**Problem to solve:** Rewrite every line of the entries below, changing each "common name" to "vernacular name" and keeping all other text the same.

-- Start Input for this task --

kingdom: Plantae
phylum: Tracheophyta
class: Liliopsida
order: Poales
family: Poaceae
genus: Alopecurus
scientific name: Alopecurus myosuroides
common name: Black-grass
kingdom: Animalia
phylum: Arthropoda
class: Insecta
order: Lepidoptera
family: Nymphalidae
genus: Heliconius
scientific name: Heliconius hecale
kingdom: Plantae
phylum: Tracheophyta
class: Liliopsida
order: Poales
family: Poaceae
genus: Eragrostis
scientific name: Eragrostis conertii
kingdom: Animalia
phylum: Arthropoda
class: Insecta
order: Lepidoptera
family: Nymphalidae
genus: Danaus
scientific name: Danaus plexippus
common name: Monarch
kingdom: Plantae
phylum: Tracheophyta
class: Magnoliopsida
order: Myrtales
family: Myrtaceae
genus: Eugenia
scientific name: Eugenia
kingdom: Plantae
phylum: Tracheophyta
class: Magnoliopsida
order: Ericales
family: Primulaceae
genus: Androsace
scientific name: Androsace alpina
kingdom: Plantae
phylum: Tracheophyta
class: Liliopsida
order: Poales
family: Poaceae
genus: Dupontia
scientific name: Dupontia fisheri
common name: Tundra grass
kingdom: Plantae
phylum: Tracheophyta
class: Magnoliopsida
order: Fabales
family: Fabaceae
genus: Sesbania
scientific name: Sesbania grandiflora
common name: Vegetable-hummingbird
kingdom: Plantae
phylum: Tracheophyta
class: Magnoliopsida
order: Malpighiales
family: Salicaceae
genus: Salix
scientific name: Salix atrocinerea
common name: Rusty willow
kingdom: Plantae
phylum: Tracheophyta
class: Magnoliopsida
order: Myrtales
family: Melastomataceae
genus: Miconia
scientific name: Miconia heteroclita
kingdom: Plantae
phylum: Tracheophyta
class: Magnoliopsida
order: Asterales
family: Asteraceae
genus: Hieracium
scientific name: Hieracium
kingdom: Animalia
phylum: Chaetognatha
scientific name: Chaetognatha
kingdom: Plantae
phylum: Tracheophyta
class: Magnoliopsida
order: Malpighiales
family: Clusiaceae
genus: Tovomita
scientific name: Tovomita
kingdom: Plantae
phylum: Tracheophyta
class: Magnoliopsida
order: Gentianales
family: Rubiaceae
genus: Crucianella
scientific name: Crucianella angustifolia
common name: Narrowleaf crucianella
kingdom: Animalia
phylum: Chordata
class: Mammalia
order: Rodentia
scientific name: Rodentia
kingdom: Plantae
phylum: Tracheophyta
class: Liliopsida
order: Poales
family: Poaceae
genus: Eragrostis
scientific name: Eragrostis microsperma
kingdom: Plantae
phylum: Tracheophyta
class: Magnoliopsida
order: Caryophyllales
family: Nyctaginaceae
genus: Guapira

-- End Input for this task --

**Result for this exercise:**
kingdom: Plantae
phylum: Tracheophyta
class: Liliopsida
order: Poales
family: Poaceae
genus: Alopecurus
scientific name: Alopecurus myosuroides
vernacular name: Black-grass
kingdom: Animalia
phylum: Arthropoda
class: Insecta
order: Lepidoptera
family: Nymphalidae
genus: Heliconius
scientific name: Heliconius hecale
kingdom: Plantae
phylum: Tracheophyta
class: Liliopsida
order: Poales
family: Poaceae
genus: Eragrostis
scientific name: Eragrostis conertii
kingdom: Animalia
phylum: Arthropoda
class: Insecta
order: Lepidoptera
family: Nymphalidae
genus: Danaus
scientific name: Danaus plexippus
vernacular name: Monarch
kingdom: Plantae
phylum: Tracheophyta
class: Magnoliopsida
order: Myrtales
family: Myrtaceae
genus: Eugenia
scientific name: Eugenia
kingdom: Plantae
phylum: Tracheophyta
class: Magnoliopsida
order: Ericales
family: Primulaceae
genus: Androsace
scientific name: Androsace alpina
kingdom: Plantae
phylum: Tracheophyta
class: Liliopsida
order: Poales
family: Poaceae
genus: Dupontia
scientific name: Dupontia fisheri
vernacular name: Tundra grass
kingdom: Plantae
phylum: Tracheophyta
class: Magnoliopsida
order: Fabales
family: Fabaceae
genus: Sesbania
scientific name: Sesbania grandiflora
vernacular name: Vegetable-hummingbird
kingdom: Plantae
phylum: Tracheophyta
class: Magnoliopsida
order: Malpighiales
family: Salicaceae
genus: Salix
scientific name: Salix atrocinerea
vernacular name: Rusty willow
kingdom: Plantae
phylum: Tracheophyta
class: Magnoliopsida
order: Myrtales
family: Melastomataceae
genus: Miconia
scientific name: Miconia heteroclita
kingdom: Plantae
phylum: Tracheophyta
class: Magnoliopsida
order: Asterales
family: Asteraceae
genus: Hieracium
scientific name: Hieracium
kingdom: Animalia
phylum: Chaetognatha
scientific name: Chaetognatha
kingdom: Plantae
phylum: Tracheophyta
class: Magnoliopsida
order: Malpighiales
family: Clusiaceae
genus: Tovomita
scientific name: Tovomita
kingdom: Plantae
phylum: Tracheophyta
class: Magnoliopsida
order: Gentianales
family: Rubiaceae
genus: Crucianella
scientific name: Crucianella angustifolia
vernacular name: Narrowleaf crucianella
kingdom: Animalia
phylum: Chordata
class: Mammalia
order: Rodentia
scientific name: Rodentia
kingdom: Plantae
phylum: Tracheophyta
class: Liliopsida
order: Poales
family: Poaceae
genus: Eragrostis
scientific name: Eragrostis microsperma
kingdom: Plantae
phylum: Tracheophyta
class: Magnoliopsida
order: Caryophyllales
family: Nyctaginaceae
genus: Guapira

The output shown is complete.